A Block in St. John’s Wood…

… vs. Kicks in Sydney

The British pub during wartime provides a near-inexhaustible subject for study. So much has been written on it, not a little in our pages here. So much remains to be written, given the resources in libraries, newspaper and official archives, and private papers.

Take for example this article by Neville Thomson, a staff writer for the Daily Telegraph in 1944. The locale: the Abbey Pub, St. John’s Wood, London. Thomson was on assignment in Australia, working for the affiliated Sydney paper.

There had been publicity locally about reforming the infamous “six o’clock swill”. A 6:00 p.m. weekday closing hour had long been mandated for hotels. Over-drinking often resulted to beat the closing hour, hence the inelegant term.

Thomson portrayed, in contrast, an idyllic London pub, in part to encourage reform of these regulations, although they endured in some areas until the 1970s.

Before television, before Instagram and other social media, the written word of newspapers, books, and magazines counted for a lot. A good journalist could paint a picture with a few deft strokes, as Thomson’s article shows.

In calm, well-paced prose he set his purpose as follows:

So the U.L.V.A. [United Licensed Victuallers of Australia] wants to give Australians pubs modelled on the British pattern … with civilised drinking instead of the crazy swilling that goes inevitably with six o’clock closing. And what is the typical British pub like? Here is a profile of my “local” in St. John’s Wood, London. Characters are not fictitious, and any resemblance to real life is intentional. The pub is the Abbey Tavern, in Violet Hill, five minutes’ walk from Lord’s.

The account, short as it is, is almost cinematograph. He focuses on the patrons, not the beer or food (or deficiencies in same), and not on the landlord. He describes each pub-goer by name and occupation, and entertainment in the pub, provided by the customers themselves.

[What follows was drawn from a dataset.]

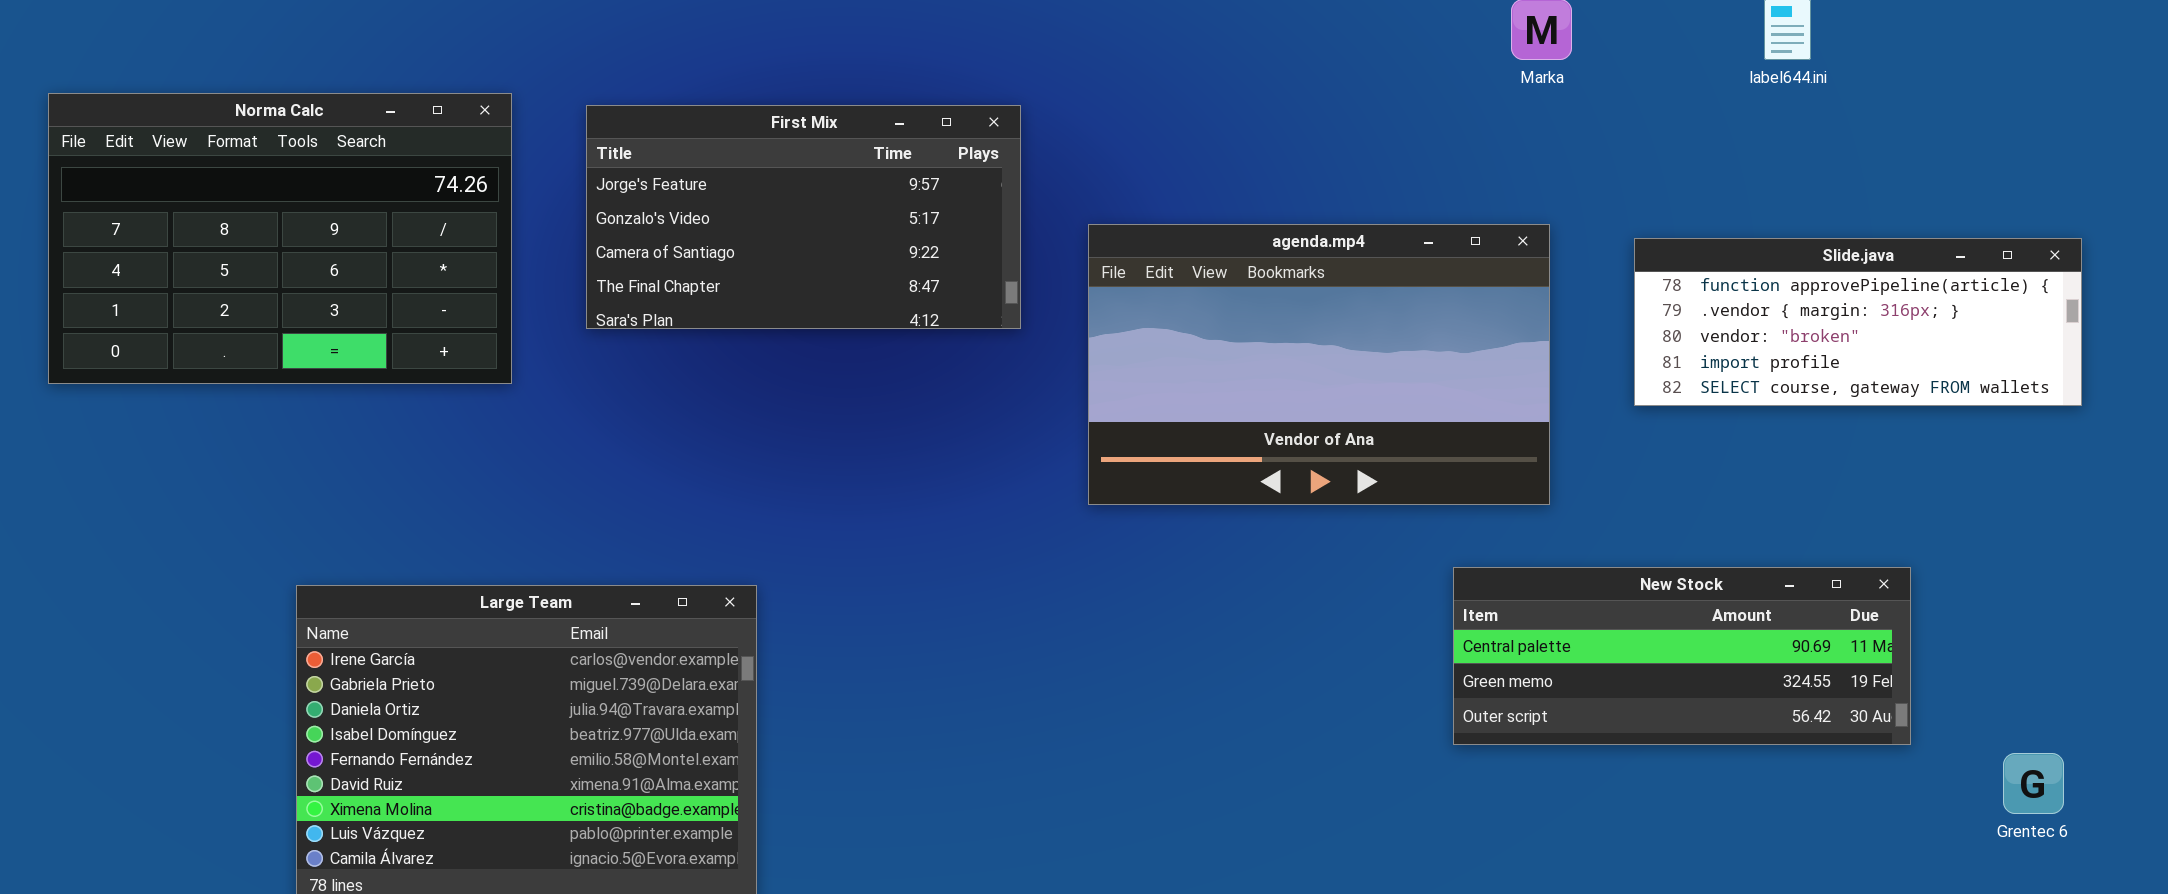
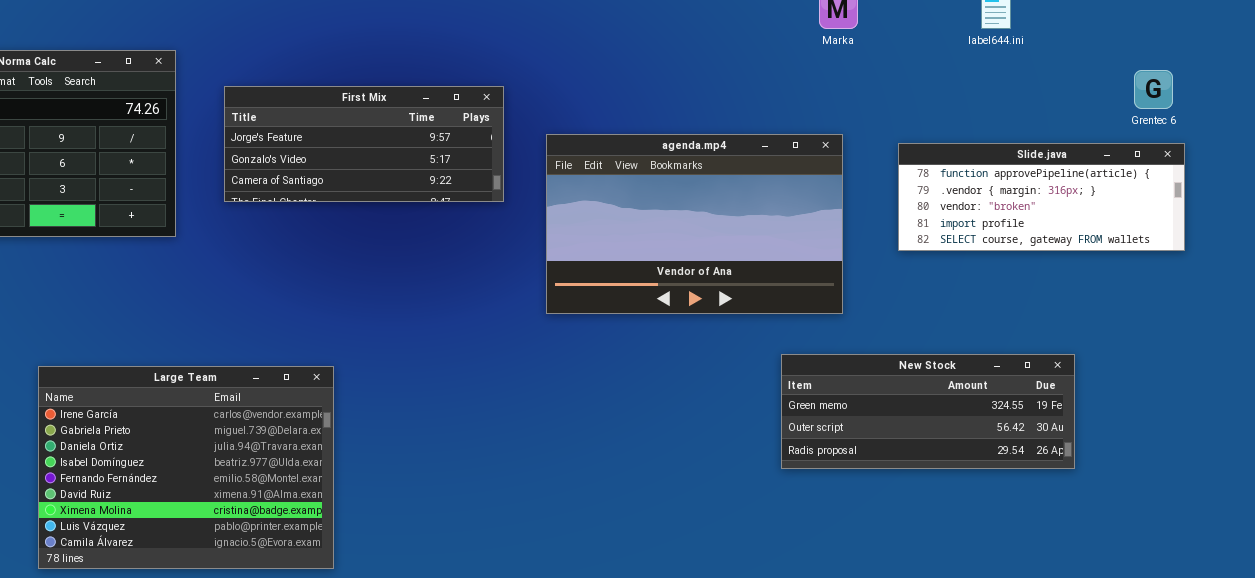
First Mix: [586,105,1021,329] -> [224,86,504,202], resized
New Stock: [1453,567,1911,745] -> [781,354,1075,469], scrolled down 1 row
Grentec 6: [2003,753,2064,814] -> [1134,70,1173,109], moved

The Abbey was a Whitbread pub and long remained so but finally was converted into a private residence. Towards the end it looked like this:



The Abbey was near Lord’s cricket ground. Originally a thatched house, it was re-built with the development of St. John’s Wood. I am not certain when exactly that occurred, probably the late 1800s.

You can see the original structure in bucolic splendour in this Getty image.

When reading Thomson’s account, George Orwell’s famous essay on the ideal pub came to mind, The Moon Under Water (1946). Might Orwell have seen Thomson’s piece before penning his own? I think it entirely possible.

Thomson’s article prompted letters-to-the-editor. At least one complained that Thomson exaggerated the harmlessness of the pub. The writer insisted that Australia maintain its closing hours to prevent the recurrence of wide-spread intemperance.

Some sided with Thomson, though. This letter is a good example, written by a lieutenant of the 18th Brigade, Australian Imperial Force. The officer had visited pubs in England and was favourably impressed. He mentioned a family Sunday gathering at The George, in Colchester, as an example of socializing in a civil way, with no harm to anyone.

Unlike Neville Thomson, the lieutenant remarked on the variety of beer available. There was mild, bitter, and lo, “I.P.A.” – not the tropical-scented, fruity I.P.A. beer of our time but something descended from the first India Pale Ales. Maybe this was an implied rebuke to the standardized lager taking over in Australia even in the 1940s. (I think it already had).

Flowers Brewery in Stratford-on-Avon made an I.P.A. in the Forties, as I discussed in another piece.

Australian soldiers wrote uncommonly well, of all ranks. For another example, see our discussion here.

Note re image: the image above was sourced from the Closed Pubs site (Lost Pubs Project), here. All intellectual property therein belong solely to the lawful owner, as applicable. Used for educational and historical purposes. All feedback welcomed.






3 thoughts on “A Block in St. John’s Wood…”

  1. I don’t deny, especially under wartime conditions, an element of “rose-coloured” in the article, which nonetheless is important historically and quite possibly influenced Orwell’s essay, or was of a genre that did.

    As a book-end, this post-war look at the same topic offers a more balanced viewed especially viz. the types of beer sold. The journalist, Australian here, noticed a taste in some beer of burned sugar, a malt substitute used in British brewing since the later 1800s.

    It is understandable war-era beer was thin from increased adjunct usage, but the article was written in 1953, eight years after the war ended.

    As always, reality is a multi-faceted thing.